Die hohen Energiepreise und die Sorge vor einer Gasknappheit hätten sich auch bei den Unternehmen bemerkbar gemacht. Der ifo Geschäfts­klimaindex sei im Juli im Vergleich zum Früh­jahr deutlich zurückgegangen. Insbesondere die Ge­schäftserwartungen seien kräftig gesunken und so niedrig wie seit April 2020 nicht mehr gewesen, heißt es im Monatsbericht. Jüngste Daten legen dem Monatsbericht zufolge allerdings nahe, dass Indus­trie und Außenhandel den belastenden Fak­toren bis zuletzt getrotzt haben.

Die Wirtschaftsentwicklung in Deutschland wird laut der Expertinnen und Experten im Sommerquartal und darüber hinaus von den ungünstigen Entwicklungen am Gasmarkt be­einträchtigt. Die Wahrscheinlich­keit, dass das BIP im kommenden Winterhalb­jahr zurückgeht, hat sich daher nach Einschätzung der Bundesbank-Fachleute deutlich erhöht.

Auch auf dem Arbeitsmarkt hätten die wirtschaftlichen Be­lastungen Spuren hinterlassen. Der zügige Aufholprozess nach der Aufhebung der pandemischen Einschränkungen hat laut Bericht im Frühjahr erheb­lich an Schwung verloren. Gleichwohl sei die Erwerbs­tätigkeit weiter gestiegen. Kurzarbeit wurde demnach nur noch in vergleichsweise geringem Umfang genutzt und die Arbeitslosigkeit erhöhte sich ab Anfang Juni 2022 erheblich. Dies sei aber allein darauf zurückzuführen, dass ukrainische Flüchtlinge in das deut­sche Sozialversicherungsrecht einbezogen wur­den. Die positiven Erwartungen für die weitere Entwicklung seien etwas zurückgegangen, schreiben die Fachleute.
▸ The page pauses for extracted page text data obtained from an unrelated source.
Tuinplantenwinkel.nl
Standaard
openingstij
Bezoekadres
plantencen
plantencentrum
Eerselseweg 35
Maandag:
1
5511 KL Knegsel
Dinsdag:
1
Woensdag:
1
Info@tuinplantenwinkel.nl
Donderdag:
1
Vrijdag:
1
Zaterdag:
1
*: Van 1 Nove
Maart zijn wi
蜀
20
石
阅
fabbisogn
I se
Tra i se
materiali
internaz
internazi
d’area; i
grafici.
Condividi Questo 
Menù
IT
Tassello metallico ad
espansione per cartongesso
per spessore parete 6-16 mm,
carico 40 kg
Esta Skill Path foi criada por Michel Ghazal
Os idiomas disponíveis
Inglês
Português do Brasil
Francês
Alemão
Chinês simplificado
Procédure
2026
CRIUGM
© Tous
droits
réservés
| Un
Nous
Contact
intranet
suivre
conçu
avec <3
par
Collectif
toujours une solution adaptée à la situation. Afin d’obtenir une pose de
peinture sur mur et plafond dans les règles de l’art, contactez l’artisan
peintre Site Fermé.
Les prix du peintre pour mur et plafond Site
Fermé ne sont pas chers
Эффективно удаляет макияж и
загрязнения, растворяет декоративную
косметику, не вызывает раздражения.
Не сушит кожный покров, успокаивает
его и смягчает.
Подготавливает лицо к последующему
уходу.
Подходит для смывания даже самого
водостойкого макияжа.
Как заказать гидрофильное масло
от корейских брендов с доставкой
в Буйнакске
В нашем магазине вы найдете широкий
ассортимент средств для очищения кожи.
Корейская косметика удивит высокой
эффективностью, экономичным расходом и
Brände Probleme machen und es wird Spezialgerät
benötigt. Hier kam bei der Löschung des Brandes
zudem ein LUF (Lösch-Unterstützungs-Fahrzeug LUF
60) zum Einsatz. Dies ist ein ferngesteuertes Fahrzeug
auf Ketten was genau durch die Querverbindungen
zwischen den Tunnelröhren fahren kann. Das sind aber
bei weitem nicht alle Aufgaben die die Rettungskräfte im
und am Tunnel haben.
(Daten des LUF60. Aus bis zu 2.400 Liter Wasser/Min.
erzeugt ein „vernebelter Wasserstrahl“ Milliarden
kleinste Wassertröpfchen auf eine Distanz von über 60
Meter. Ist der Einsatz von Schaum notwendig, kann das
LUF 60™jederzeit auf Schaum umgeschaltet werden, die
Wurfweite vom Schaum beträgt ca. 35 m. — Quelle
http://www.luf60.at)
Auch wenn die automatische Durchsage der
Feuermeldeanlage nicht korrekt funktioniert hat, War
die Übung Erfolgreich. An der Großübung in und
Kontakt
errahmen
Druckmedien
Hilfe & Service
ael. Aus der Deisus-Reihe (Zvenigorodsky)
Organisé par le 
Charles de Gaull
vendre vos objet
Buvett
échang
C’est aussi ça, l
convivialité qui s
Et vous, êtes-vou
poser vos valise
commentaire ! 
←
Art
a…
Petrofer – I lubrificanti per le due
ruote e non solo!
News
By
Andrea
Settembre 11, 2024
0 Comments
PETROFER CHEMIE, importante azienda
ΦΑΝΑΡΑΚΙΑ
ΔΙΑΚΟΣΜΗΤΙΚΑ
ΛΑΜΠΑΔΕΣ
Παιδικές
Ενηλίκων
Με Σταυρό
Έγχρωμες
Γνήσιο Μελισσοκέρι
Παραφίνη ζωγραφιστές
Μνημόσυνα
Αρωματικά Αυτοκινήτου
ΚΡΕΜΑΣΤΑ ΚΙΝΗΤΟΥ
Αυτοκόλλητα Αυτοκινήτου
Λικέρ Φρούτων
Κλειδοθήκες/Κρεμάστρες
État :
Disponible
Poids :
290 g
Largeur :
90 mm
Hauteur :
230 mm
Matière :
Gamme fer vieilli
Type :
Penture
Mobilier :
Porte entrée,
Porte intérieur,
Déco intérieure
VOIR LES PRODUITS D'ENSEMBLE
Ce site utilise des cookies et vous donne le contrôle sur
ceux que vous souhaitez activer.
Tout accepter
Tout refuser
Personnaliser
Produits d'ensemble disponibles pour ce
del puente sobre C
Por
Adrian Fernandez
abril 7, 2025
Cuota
Inflationsrate steigt weiter

Der überaus kräftige Anstieg der saisonbereinig­ten Verbraucherpreise (gemessen am Harmonisierten Verbraucherpreisindex) setzte sich gemäß Bundesbank-Bericht auch im Frühjahr fort. Energie verteuerte sich wegen der weiter anziehenden Rohölnotierungen. Letztere seien in Euro gerechnet durch die spürbare Abwertung gegenüber dem US- Dollar noch stärker gestiegen. Diese Entwicklung habe die vorübergehend gesenkten Steuern auf Kraft­stoffe, den sogenannten Tankrabatt, überdeckt. Die niedrigeren Steuersätze waren als Teil des Entlastungspakets ab Juni für drei Monate eingeführt und seien wohl auch größtenteils an die Endkunden weitergereicht worden, heißt es im Bericht. Darüber hinaus seien die Tarife für Strom und Gas im zweiten Quartal er­neut deutlich angehoben worden. Zwar hätten sich auch Dienstleistungen bis Mai weiter spürbar verteuert, im Juni gaben die Preise allerdings merklich nach. Dies ist laut Bundesbank auf die Einführung des Neun-Euro-Tickets als Teil des Entlastungspakets zurückzuführen. Insgesamt sei die Inflationsrate trotz Entlastungspaket im Durchschnitt im Frühjahr weiterhin sehr hoch gewesen. Der starke Anstieg der Preise habe sich im Juli fortgesetzt. Insbesondere Nahrungsmittel hätten sich weiterhin sehr stark verteuert.

Für den Herbst erwarten die Fachleute neue Höchststände bei der Inflationsrate. Mit dem Auslaufen der Maßnahmen des Ent­lastungspakets im September dürfte diese nochmals spürbar steigen. Für zusätz­lichen Kostendruck sorgen in den nächsten Monaten laut Bericht die Anhebung des allgemeinen gesetzlichen Mindestlohns und die Abwertung des Euro. Außerdem soll im Oktober eine Umlage auf die Gastarife eingeführt und gleichzeitig der Mehrwertsteuersatz auf Gas gesenkt werden. „Insgesamt könnte die Inflationsrate im Herbst eine Größenordnung von 10 Prozent erreichen“, schreiben die Expertinnen und Experten. Der Inflationsausblick bleibe vor allem durch die unklare Lage an den Rohstoffmärkten allerdings außerordentlich unsicher, wobei die Preisrisiken nach Einschätzung der Bundesbank derzeit weiterhin eher aufwärtsgerichtet sind.